I have a repo of 10 GB on a Linux machine which is on NFS. The first time git status takes 36 minutes and subsequent git status takes 8 minutes. Seems Git depends on the OS for caching files. Only the first git commands like commit, status that involves pack/repack the whole repo takes a very long time for a huge repo. I am not sure if you have used git status on such a large repo, but has anyone come across this issue?

I have tried git gc, git clean, git repack but the time taken is still/almost the same.

Will sub-modules or any other concepts like breaking the repo into smaller ones help? If so which is the best for splitting a larger repo. Is there any other way to improve time taken for git commands on a large repo?


Solution 1:

To be more precise, git depends on the efficiency of the lstat(2) system call, so tweaking your client’s “attribute cache timeout” might do the trick.

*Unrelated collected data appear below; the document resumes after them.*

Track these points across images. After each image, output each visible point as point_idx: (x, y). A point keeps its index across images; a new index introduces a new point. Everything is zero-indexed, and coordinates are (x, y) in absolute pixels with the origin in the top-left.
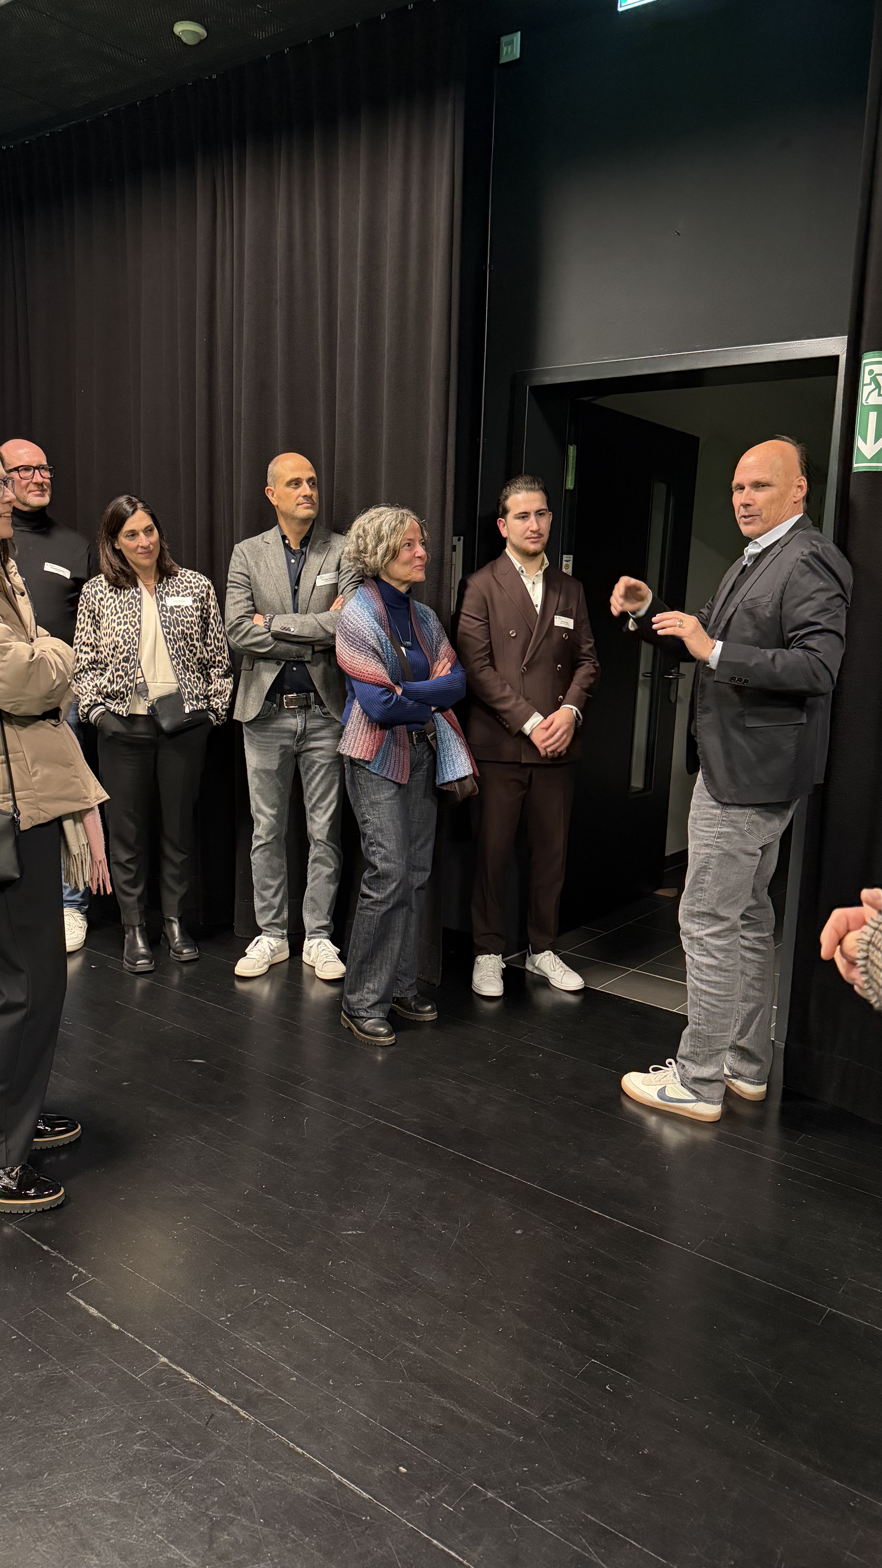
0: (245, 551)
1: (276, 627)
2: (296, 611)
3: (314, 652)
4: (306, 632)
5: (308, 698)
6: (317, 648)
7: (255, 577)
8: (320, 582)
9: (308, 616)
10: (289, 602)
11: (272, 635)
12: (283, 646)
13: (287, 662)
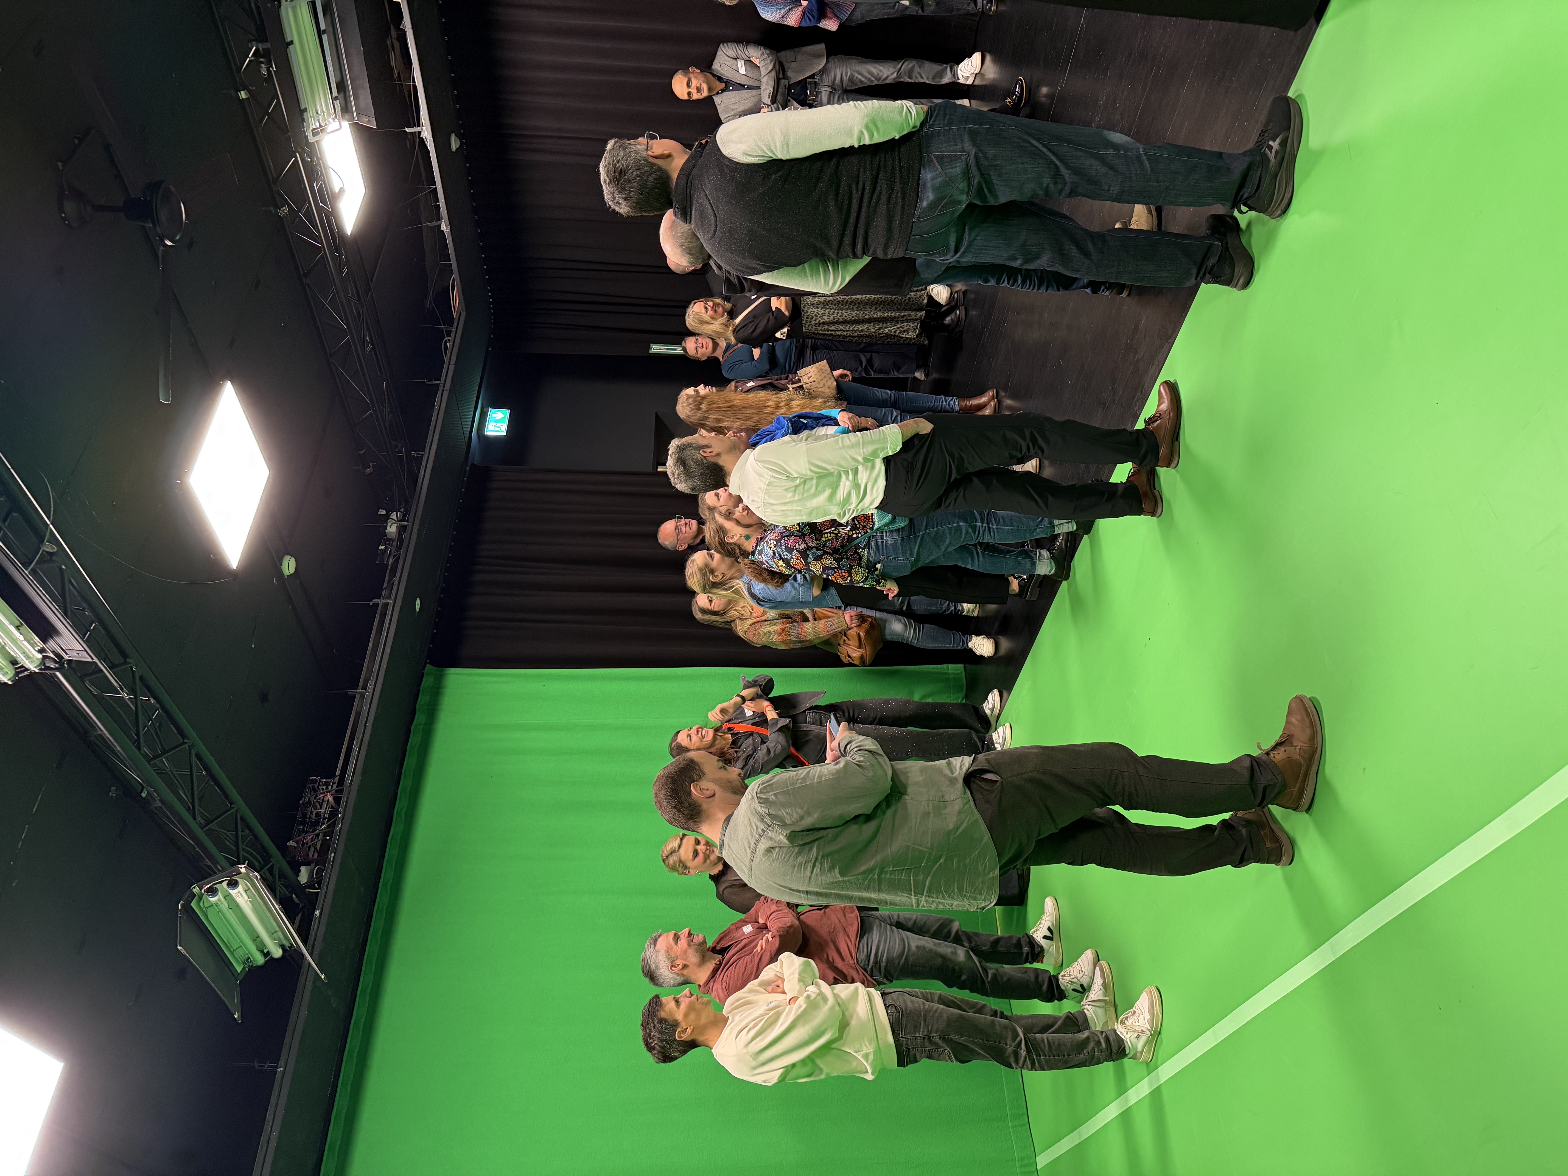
0: (726, 116)
1: (768, 101)
2: (759, 88)
3: (783, 78)
4: (772, 83)
5: (810, 83)
6: (781, 76)
7: (740, 112)
8: (743, 71)
9: (762, 80)
10: (754, 92)
11: (773, 104)
12: (779, 98)
13: (788, 95)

The manual for git-update-index — essentially a manual mode for git-status — describes what you can do to alleviate this, by using the --assume-unchanged flag to suppress its normal behavior and manually update the paths that you have changed. You might even program your editor to unset this flag every time you save a file.

The alternative, as you suggest, is to reduce the size of your checkout (the size of the packfiles doesn’t really come into play here). The options are a sparse checkout, submodules, or Google’s repo tool.

(There’s a mailing list thread about using Git with NFS, but it doesn’t answer many questions.)

Solution 2:

I'm also seeing this problem on a large project shared over NFS.

It took me some time to discover the flag -uno that can be given to both git commit and git status.

What this flag does is to disable looking for untracked files. This reduces the number of nfs operations significantly. The reason is that in order for git to discover untracked files it has to look in all subdirectories so if you have many subdirectories this will hurt you. By disabling git from looking for untracked files you eliminate all these NFS operations.

Combine this with the core.preloadindex flag and you can get resonable perfomance even on NFS.

Solution 3:

Try git gc. Also, git clean may help.

UPDATE - Not sure where the down vote came from, but the git manual specifically states:

Runs a number of housekeeping tasks within the current repository, such as compressing file revisions (to reduce disk space and increase performance) and removing unreachable objects which may have been created from prior invocations of git add.

Users are encouraged to run this task on a regular basis within each repository to maintain good disk space utilization and good operating performance.

I always notice a difference after running git gc when git status is slow!

UPDATE II - Not sure how I missed this, but the OP already tried git gc and git clean. I swear that wasn't originally there, but I don't see any changes in the edits. Sorry for that!